Using this approach, marshalling an example Customer would produce the following XML:

<customer>
   <address>
      <street>323 Main Street</street>
   </address>
</customer>

Note that the Address object is marshalled to the address element.


Using @XmlDiscriminatorNode / @XmlDiscriminatorValue

You can also use the MOXY-specific @XmlDiscriminatorNode and @XmlDiscriminatorValue annotations available in EclipseLink 2.2 to represent inheritance. With this approach, you can select the attribute to represent the subtype.

Using the same example from above, the ContactInfo class uses the @XmlDiscriminatorNode annotation to specify the XML attribute (classifier) that will hold the subclass indicator.
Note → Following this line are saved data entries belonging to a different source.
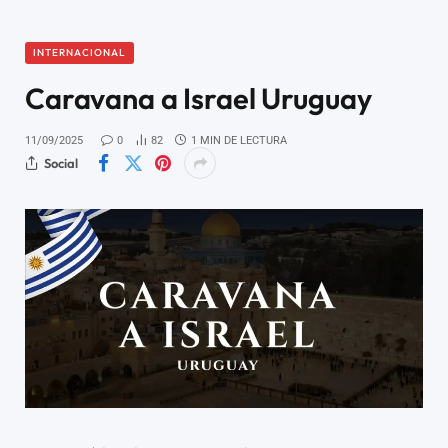
INTERNACIONAL
Caravana a Israel Uruguay
11/09/2025
0
82
1 MIN DE LECTURA
Social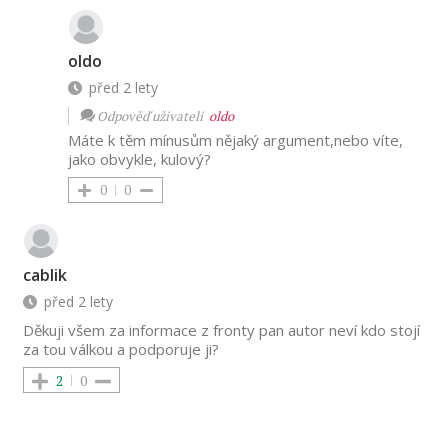
oldo
před 2 lety
Odpověď uživateli
oldo
Máte k těm mínusům nějaký argument,nebo víte,
jako obvykle, kulový?
0
0
cablik
před 2 lety
Děkuji všem za informace z fronty pan autor neví kdo stojí
za tou válkou a podporuje ji?
2
0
Address and PhoneNumber are annotated with @XmlDiscriminatorValue, indicating that class' indicator name (address-classifier and phone-number-classifier).

@XmlDiscriminatorNode("@classifier")
public abstract class ContactInfo {
}
 
@XmlDiscriminatorValue("address-classifier")
public class Address extends ContactInfo {
 
   private String street;
   ... 
 
}
 
@XmlDiscriminatorValue("phone-number-classifier")
public class PhoneNumber extends ContactInfo {
 
   private String number;
   ...
 
}


An example Customer would then produce the following The above sample produces the following XML:

<customer>
   <contactInfo classifier="address-classifier">
      <street>323 Main Street</street>
   </contactInfo>
</customer>

Notice that Address is marshalled to the contactInfo element. Its classifier attribute contains the discriminator node value address-classifier.